Records Block Start

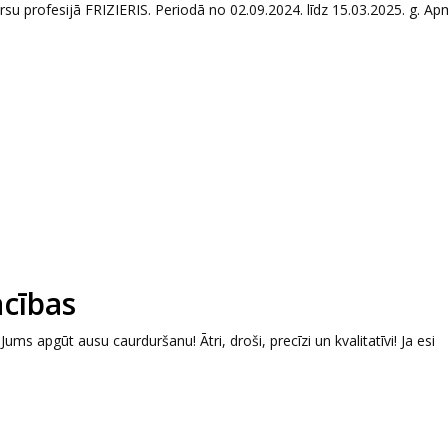
ursu profesijā FRIZIERIS. Periodā no 02.09.2024. līdz 15.03.2025. g. 
cības
Jums apgūt ausu caurduršanu! Ātri, droši, precīzi un kvalitatīvi! Ja esi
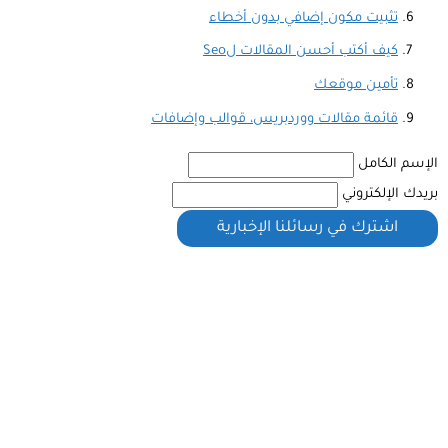
تثبيت مكون إضافي بدون أخطاء
كيف أكتب أحسن المقالات لSeo
تأمين موقعك
قائمة مقالات ووردبريس، قوالب وإضافات
الإسم الكامل
بريدك الإلكتروني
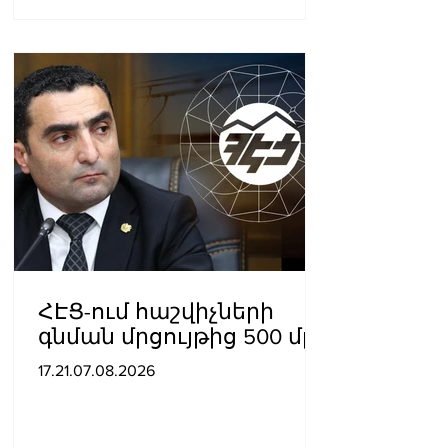
ՀԷՑ-ում հաշվիչների
գնման մրցույթից 500 մլն
դրամից ավելի
17.21.07.08.2026
խնայողություն է
արձանագրվել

Records Block End

--- Exercise ---
A faithful copy of all the data above, without its pictures, is the expected result.

--- Task response ---
ursu profesijā FRIZIERIS. Periodā no 02.09.2024. līdz 15.03.2025. g. 
cības
Jums apgūt ausu caurduršanu! Ātri, droši, precīzi un kvalitatīvi! Ja esi
تثبيت مكون إضافي بدون أخطاء
كيف أكتب أحسن المقالات لSeo
تأمين موقعك
قائمة مقالات ووردبريس، قوالب وإضافات
الإسم الكامل
بريدك الإلكتروني
ՀԷՑ-ում հաշվիչների
գնման մրցույթից 500 մլն
դրամից ավելի
17.21.07.08.2026
խնայողություն է
արձանագրվել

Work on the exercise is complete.